The line containing "water bottle: none" marks the end; write out exactly every line from the start of the data up to and including it, without the pictures.

☆ ☆ ☆ ☆ ☆ ☆ ☆

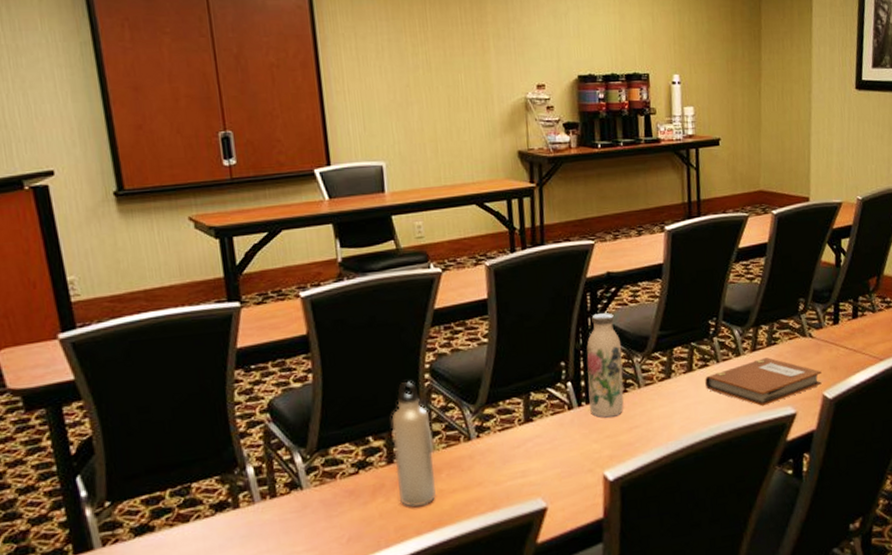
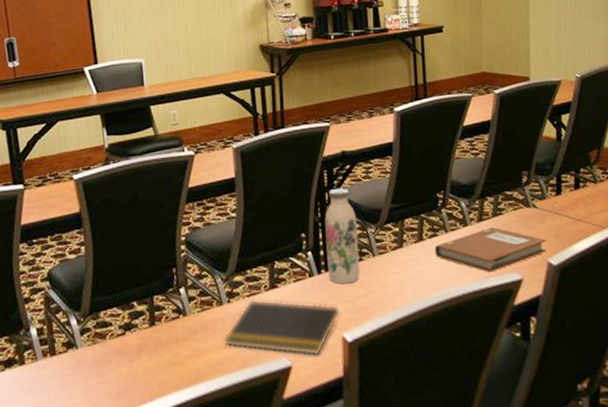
water bottle: present [391,382,436,508] -> none [153,253,193,366]
notepad: none [471,434,603,496] -> present [223,299,342,356]

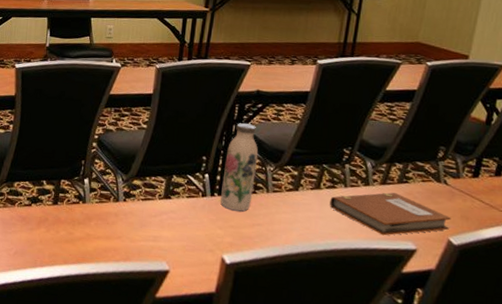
notepad: present [223,299,342,356] -> none [113,203,226,268]

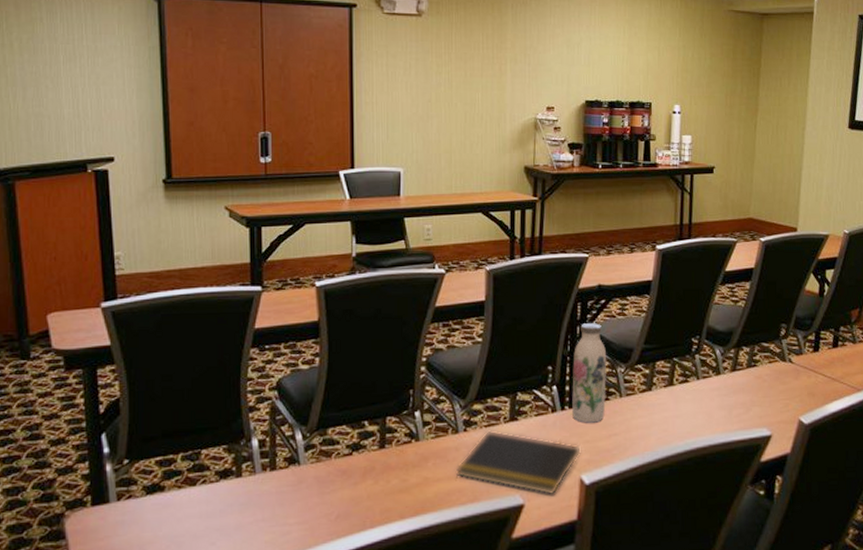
notepad: none [113,203,226,268] -> present [455,430,582,495]
notebook: present [330,192,451,236] -> none [684,379,799,426]

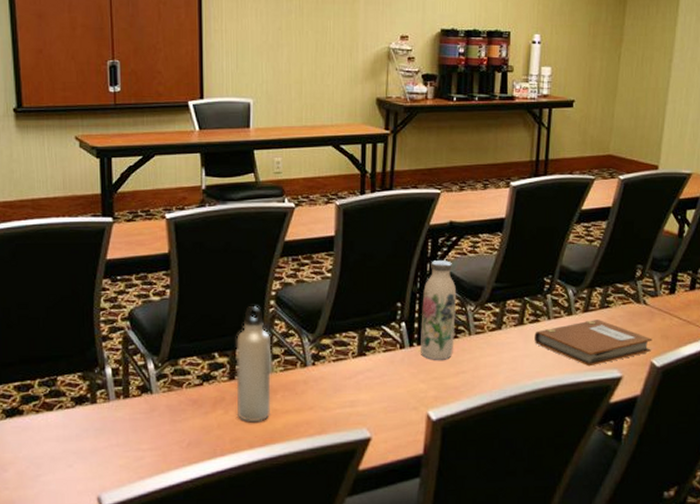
water bottle: none [386,373,423,493] -> present [236,306,272,423]
notepad: present [455,430,582,495] -> none [303,365,430,430]
notebook: none [684,379,799,426] -> present [534,320,652,367]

☆ ☆ ☆ ☆ ☆ ☆ ☆

Response area
water bottle: present [391,382,436,508] -> none [153,253,193,366]
notepad: none [471,434,603,496] -> present [223,299,342,356]

notepad: present [223,299,342,356] -> none [113,203,226,268]

notepad: none [113,203,226,268] -> present [455,430,582,495]
notebook: present [330,192,451,236] -> none [684,379,799,426]

water bottle: none [386,373,423,493] -> present [236,306,272,423]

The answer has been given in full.